Le domaine d'application de l'avis technique est défini par le fabricant demandeur, lorsqu'il innove par rapport au DTU. Cet avis est instruit par la Commission chargée de formuler les avis techniques (CCFAT) pour le Centre scientifique et technique du bâtiment (CSTB). Si le demandeur n'inclut pas l'outre-mer dans le champ de l'avis technique, l'application outre-mer est impossible. S'il l'inclut, des essais complémentaires sont à faire, pour tenir compte des conditions climatiques parfois exceptionnelles, liées aux cyclones, à la pluviométrie ou à l'humidité. Il y a peu d'avis techniques intégrant les conditions climatiques d'outre-mer. Dès lors, peu d'innovations sont validées pour une application outre-mer. À l'inverse, nous n'avons pas connaissance de demandes de fabricants ultramarins visant à obtenir un avis technique pour le marché métropolitain.

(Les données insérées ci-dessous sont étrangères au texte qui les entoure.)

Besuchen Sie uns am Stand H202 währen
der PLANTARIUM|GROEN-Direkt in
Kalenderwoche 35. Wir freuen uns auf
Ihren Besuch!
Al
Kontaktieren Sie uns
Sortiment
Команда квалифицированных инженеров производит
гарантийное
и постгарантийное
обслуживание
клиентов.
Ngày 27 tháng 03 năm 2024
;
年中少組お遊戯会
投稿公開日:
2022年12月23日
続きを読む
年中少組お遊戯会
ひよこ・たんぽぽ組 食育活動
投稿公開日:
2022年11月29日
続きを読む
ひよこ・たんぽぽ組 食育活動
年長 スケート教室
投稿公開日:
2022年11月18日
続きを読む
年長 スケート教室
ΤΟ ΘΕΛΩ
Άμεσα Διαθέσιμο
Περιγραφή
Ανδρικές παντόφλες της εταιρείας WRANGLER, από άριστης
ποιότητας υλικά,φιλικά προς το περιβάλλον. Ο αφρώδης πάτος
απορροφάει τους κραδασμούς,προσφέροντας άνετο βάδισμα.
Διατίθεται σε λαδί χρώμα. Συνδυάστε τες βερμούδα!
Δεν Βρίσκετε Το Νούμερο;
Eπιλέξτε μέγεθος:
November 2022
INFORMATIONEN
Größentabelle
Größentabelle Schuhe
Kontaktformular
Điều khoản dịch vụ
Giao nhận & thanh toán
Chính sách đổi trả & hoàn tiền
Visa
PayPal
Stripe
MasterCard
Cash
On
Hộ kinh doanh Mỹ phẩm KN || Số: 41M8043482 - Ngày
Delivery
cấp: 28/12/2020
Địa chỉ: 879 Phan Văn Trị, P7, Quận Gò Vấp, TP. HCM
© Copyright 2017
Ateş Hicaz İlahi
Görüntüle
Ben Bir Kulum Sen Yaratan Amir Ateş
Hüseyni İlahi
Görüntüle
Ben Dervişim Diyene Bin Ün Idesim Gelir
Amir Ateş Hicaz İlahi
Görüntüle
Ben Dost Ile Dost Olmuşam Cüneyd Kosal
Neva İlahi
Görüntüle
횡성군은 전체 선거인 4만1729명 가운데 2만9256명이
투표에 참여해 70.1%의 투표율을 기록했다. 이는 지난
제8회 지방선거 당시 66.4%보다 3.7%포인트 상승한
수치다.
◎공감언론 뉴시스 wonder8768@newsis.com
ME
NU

La réalisation outre-mer d'un ouvrage non couvert par un DTU impose de faire valider les éléments complémentaires, c'est-à-dire ceux qui ne figurent pas dans le référentiel des techniques courantes. Cela prend plusieurs mois, et impose un déplacement en métropole. Les déclarations de performance des matériaux étant conçues en fonction des conditions climatiques européennes, il est très difficile de faire reconnaître des matériaux non européens. Et il n'est pas simple d'identifier sur place les acteurs susceptibles de réaliser les tests et de valider ces matériaux.

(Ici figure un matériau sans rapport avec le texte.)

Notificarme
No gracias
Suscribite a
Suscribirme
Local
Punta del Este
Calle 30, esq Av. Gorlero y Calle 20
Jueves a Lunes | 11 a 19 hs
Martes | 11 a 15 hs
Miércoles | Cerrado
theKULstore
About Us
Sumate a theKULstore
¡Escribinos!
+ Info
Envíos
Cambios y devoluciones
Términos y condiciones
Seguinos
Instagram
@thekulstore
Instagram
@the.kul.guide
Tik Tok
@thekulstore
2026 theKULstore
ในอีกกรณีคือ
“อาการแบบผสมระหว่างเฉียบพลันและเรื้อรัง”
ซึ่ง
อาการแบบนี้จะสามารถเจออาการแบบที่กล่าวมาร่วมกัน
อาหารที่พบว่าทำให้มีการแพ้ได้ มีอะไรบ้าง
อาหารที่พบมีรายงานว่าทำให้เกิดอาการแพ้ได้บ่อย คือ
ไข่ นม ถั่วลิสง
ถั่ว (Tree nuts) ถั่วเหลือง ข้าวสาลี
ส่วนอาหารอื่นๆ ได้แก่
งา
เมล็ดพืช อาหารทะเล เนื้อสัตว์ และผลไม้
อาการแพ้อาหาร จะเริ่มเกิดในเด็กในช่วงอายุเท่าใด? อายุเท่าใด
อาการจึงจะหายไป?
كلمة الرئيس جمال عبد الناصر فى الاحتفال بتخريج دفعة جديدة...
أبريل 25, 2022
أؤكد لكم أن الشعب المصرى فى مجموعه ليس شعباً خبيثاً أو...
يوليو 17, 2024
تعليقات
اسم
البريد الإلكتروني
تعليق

Le Programme d'action pour la qualité de la construction et la transition énergétique (PACTE), lancé en 2014, à la suite des travaux du programme « Règles de l'art Grenelle environnement » (RAGE) prévoit un groupe de travail dédié aux départements et régions d'outre-mer. Les actions destinées à l'outre-mer comprennent une révision des « règles de l'art Antilles » rédigées en 1992 et 1996 et devenues obsolètes, l'adaptation de certains DTU métropolitains et la rédaction de règles de l'art sur des systèmes de production énergétique adaptés. En revanche, les travaux de révision des textes réglementaires dits « RTAA » (Réglementation thermique, acoustique et aération) et sécurité incendie pour les établissements recevant du public (ERP) ne peuvent être effectués dans ce cadre car ils sont de nature réglementaire.